Ces commentaires sont sont suivis par la préface à la quatrième édition italienne de « La Société du Spectacle », qui m’est apparue plus anecdotique. Il y rappelle néanmoins le rôle de la théorie et de l’usage pratique de la subversion dans le processus révolutionnaire. Et en particulier sur l’attitude à adopter dans cette démarche (« Évidemment, si quelqu’un publie de nos jours un véritable livre de critique sociale, il s’abstiendra certainement de venir à la télévision »). Je l’ai lue en diagonale. Elle évoque spécifiquement le contexte terroriste en Italie et complémente finalement assez bien les « Commentaires ».

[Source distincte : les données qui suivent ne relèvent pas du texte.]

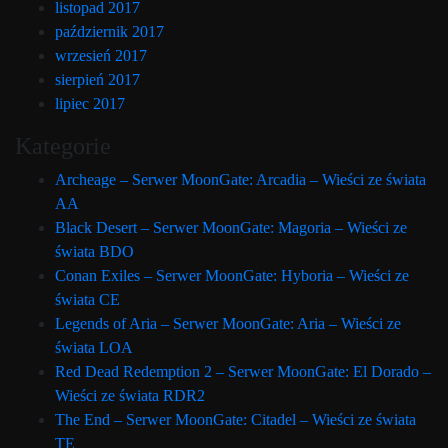
listopad 2017
październik 2017
wrzesień 2017
sierpień 2017
lipiec 2017
Kategorie
Archeage – Serwer MoonGate: Arcadia – Wieści ze świata
AA
Black Desert – Serwer MoonGate: Magoria – Wieści ze
świata BDO
Conan Exiles – Serwer MoonGate: Hyboria – Wieści ze
świata CE
Legends of Aria – Serwer MoonGate: Aria – Wieści ze
świata LOA
Red Dead Redemption 2 – Serwer MoonGate: El Dorado –
Wieści ze świata RDR2
The End – Serwer MoonGate: Citadel – Wieści ze świata
TE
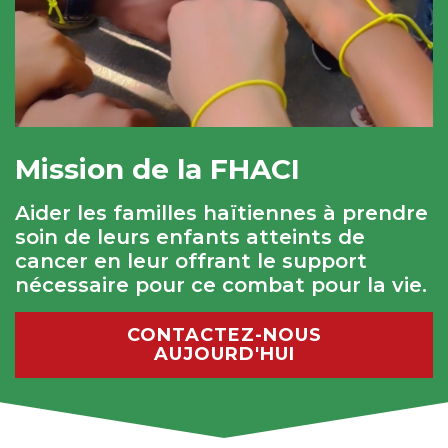
Mission de la FHACI
Aider les familles haïtiennes à prendre
soin de leurs enfants atteints de
cancer en leur offrant le support
nécessaire pour ce combat pour la vie.
CONTACTEZ-NOUS
AUJOURD'HUI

Il y a tellement de citations à extraire de cet ouvrage. Cette lecture me réconcilie avec Debord, qui m’avait tant dégoûté dernièrement lorsque j’ai relu « La Société du spectacle ». Comment expliquer cette limpidité en 1988 ? Il me semble que le contexte de cette décennie n’est plus favorable au jargon marxiste (l’effondrement symbolique de l’URSS avec la catastrophe de Tchernobyl en 1986 et la chute du mur de Berlin étant imminente). Je suppose de plus que les concepts étaient encore nébuleux dans la tête de Debord. Si l’on repense encore une fois à la maxime de Boileau, cela ne me fait aucun doute. Quelques décennies plus tard, Debord confirme une intuition géniale, qui aurait pu rester un concept creux voué à l’oubli sans ces « Commentaires ». Cette lecture n’est pourtant pas évidente, mais les passerelles avec Ellul et Zinoviev en particulier valident et clarifient d’autant plus la théorie de Debord.

Ce livre visionnaire est d’une actualité folle. Il s’en dégage néanmoins un pessimisme particulièrement perturbant. Le ton général de l’ouvrage ne donne jamais vraiment de raison d’espérer la liberté et la transcendance. Même si je suis séduit par ces analyses, il m’est difficile d’admettre que le spectacle est si puissant qu’il ne peut plus être détruit par aucune force révolutionnaire. Todd, dont le travail ne s’appuie évidemment pas sur les mêmes données et méthodologies, laisse entrevoir une lueur d’espoir. Même si sa tendance générale est pessimiste sur le court-terme et optimiste sur le long terme. Debord m’est apparu au cours de cette lecture résigné, désenchanté, sans illusions et déprimé. Son suicide en 1990, quelques années seulement après la parution de ce livre, semble confirmer cette impression.